What you need to do:
**1)** In the HBase replication thread, which relational database does Brian want to replicate data from?
**2)** Put the listing's lines into a JSON list of strings, one string per line: begin at the line that contains "PHD STUDENT STAGE" and continue through the end of the listing. Leave out the pictures.

I would use linux command
find /binlog/location/*.bin -mmin +5
to find the logs that are ready to process.
That will give you all the bin logs that have not been modflyed in 5 mins

If your insert/update querys are not to complex to process it would be 
simple

Billy

"Brian Forney" <bf...@integral7.com> wrote in 
message news:FDE7BB03-3A6B-41E3-B31B-E5FE577B1589@integral7.com...
> Ryan,
>
> Thanks. Yep, I've read the Bigtable paper (now and in 2006) and 
> understand that HBase and Bigtable are essentially large maps and do  not 
> use the relational model.
>
> Still interested in hearing if others have successfully done this.  (I'm 
> mostly looking for ways to speed up the implementation of a one- way 
> replication: from a relational DB to HBase.)
>
> Thanks,
> Brian
>
> On Apr 17, 2009, at 5:45 PM, Ryan Rawson wrote:
>
>> HBase is not a relational database, so many things that are in a SQL
>> database dont exist.
>>
>> eg:
>> - sequences
>> - secondary declarative keys
>> - joins
>> - advance query features such as order by, group by
>> - operators of any kind
>>
>> Given conventions (eg: naming of index tables), it might be possible  to
>> semi-automatedly convert data, but it might not efficiently take 
>> advantage
>> of HBase's unique schema-less design.
>>
>> I suggest you have a look at the Google's bigtable paper, as it has  the 
>> same
>> underlying model that HBase does.
>>
>> Good luck!
>>
>>
>> On Fri, Apr 17, 2009 at 3:30 PM, Brian Forney 
>> <bf...@integral7.com> wrote:
>>
>>> Hi all,
>>>
>>> I'd like to replicate a large dataset from a relational database  into 
>>> HBase
>>> for better throughput of MapReduce jobs. Has anyone had success 
>>> replicating
>>> from a relational database (in my case SQL Server) to HBase?
>>>
>>> Thanks,
>>> Brian
>>>
>
>

Re: Replicating data into HBase

Posted by Brian Forney <bf...@integral7.com>.

Material shown:
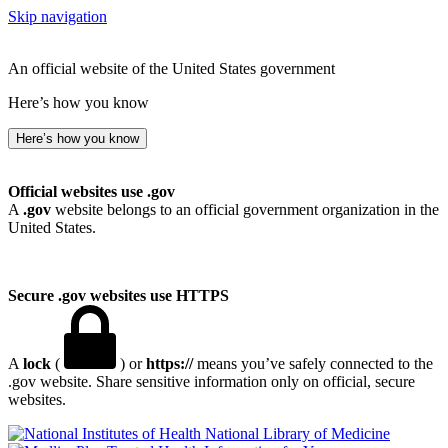
Skip navigation
An official website of the United States government
Here’s how you know
Here’s how you know
Official websites use .gov
A
.gov
website belongs to an official government organization in the
United States.
Secure .gov websites use HTTPS
A
lock
(
) or
https://
means you’ve safely connected to the
.gov website. Share sensitive information only on official, secure
websites.
National Library of Medicine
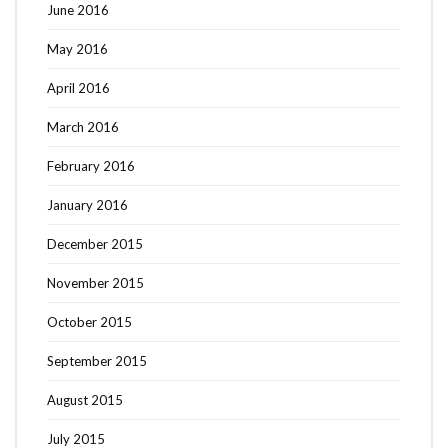
June 2016
May 2016
April 2016
March 2016
February 2016
January 2016
December 2015
November 2015
October 2015
September 2015
August 2015
July 2015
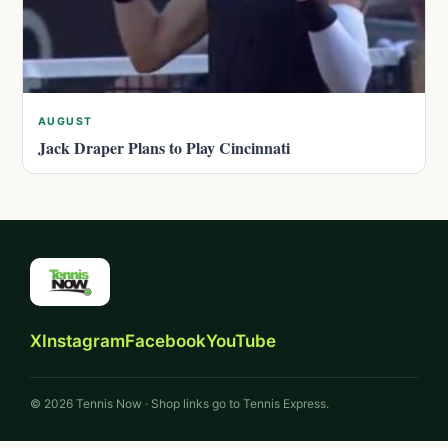
AUGUST
Jack Draper Plans to Play Cincinnati
X
Instagram
Facebook
YouTube
© 2026 Tennis Now · Shop links go to Tennis Express.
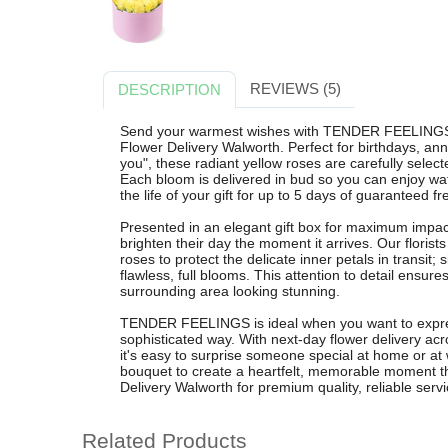
REVIEWS (5)
DESCRIPTION
Send your warmest wishes with TENDER FEELINGS, 
Flower Delivery Walworth. Perfect for birthdays, anni
you", these radiant yellow roses are carefully select
Each bloom is delivered in bud so you can enjoy wa
the life of your gift for up to 5 days of guaranteed f
Presented in an elegant gift box for maximum impac
brighten their day the moment it arrives. Our florist
roses to protect the delicate inner petals in transit;
flawless, full blooms. This attention to detail ensu
surrounding area looking stunning.
TENDER FEELINGS is ideal when you want to expres
sophisticated way. With next-day flower delivery a
it's easy to surprise someone special at home or at
bouquet to create a heartfelt, memorable moment th
Delivery Walworth for premium quality, reliable servi
Related Products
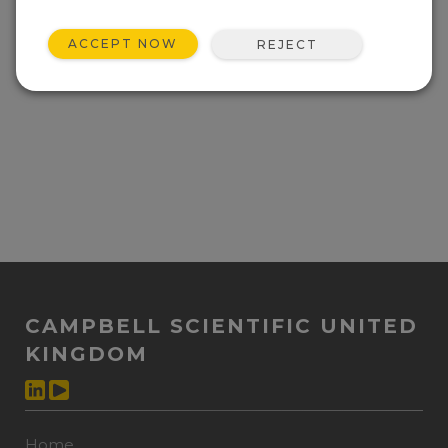
ACCEPT NOW
REJECT
CAMPBELL SCIENTIFIC UNITED
KINGDOM
Home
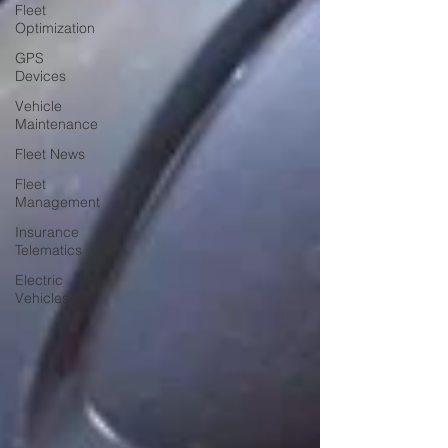
Fleet
Optimization
GPS
Devices
Vehicle
Maintenance
Fleet News
Fleet
Management
Insurance
Telematics
Electric
Vehicles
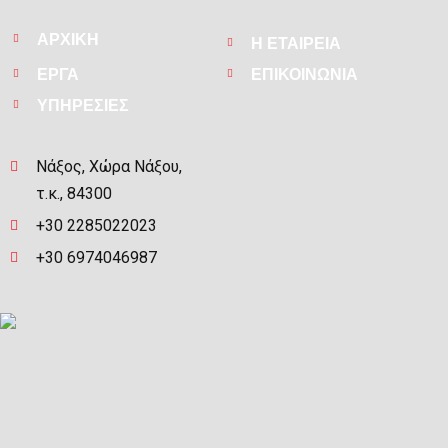
ΑΡΧΙΚΗ
Η ΕΤΑΙΡΕΙΑ
ΕΡΓΑ
ΕΠΙΚΟΙΝΩΝΙΑ
ΥΠΗΡΕΣΙΕΣ
Νάξος, Χώρα Νάξου,
τ.κ., 84300
+30 2285022023
+30 6974046987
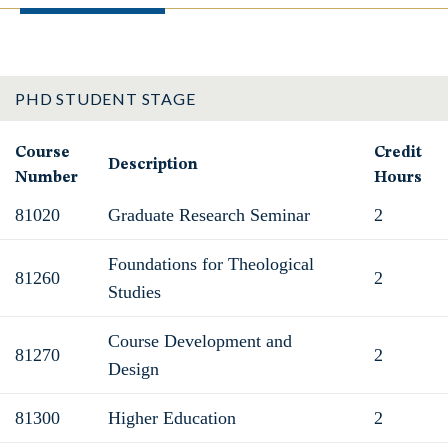
PHD STUDENT STAGE
Course
Credit
Description
Number
Hours
81020
Graduate Research Seminar
2
Foundations for Theological
81260
2
Studies
Course Development and
81270
2
Design
81300
Higher Education
2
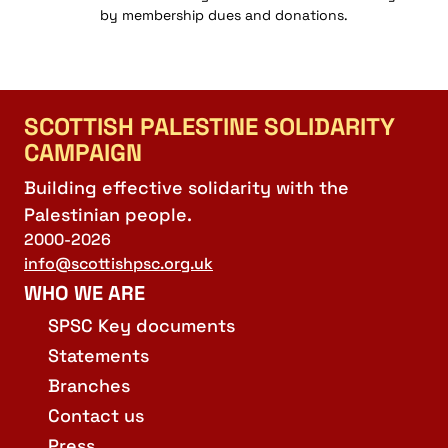
by membership dues and donations.
SCOTTISH PALESTINE SOLIDARITY
CAMPAIGN
Building effective solidarity with the
Palestinian people.
2000-2026
info@scottishpsc.org.uk
WHO WE ARE
SPSC Key documents
Statements
Branches
Contact us
Press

Answers for each item:
**1)** SQL Server.

**2)**
[
  "PHD STUDENT STAGE",
  "Course",
  "Credit",
  "Description",
  "Number",
  "Hours",
  "81020",
  "Graduate Research Seminar",
  "2",
  "Foundations for Theological",
  "81260",
  "2",
  "Studies",
  "Course Development and",
  "81270",
  "2",
  "Design",
  "81300",
  "Higher Education",
  "2",
  "by membership dues and donations.",
  "SCOTTISH PALESTINE SOLIDARITY",
  "CAMPAIGN",
  "Building effective solidarity with the",
  "Palestinian people.",
  "2000-2026",
  "info@scottishpsc.org.uk",
  "WHO WE ARE",
  "SPSC Key documents",
  "Statements",
  "Branches",
  "Contact us",
  "Press"
]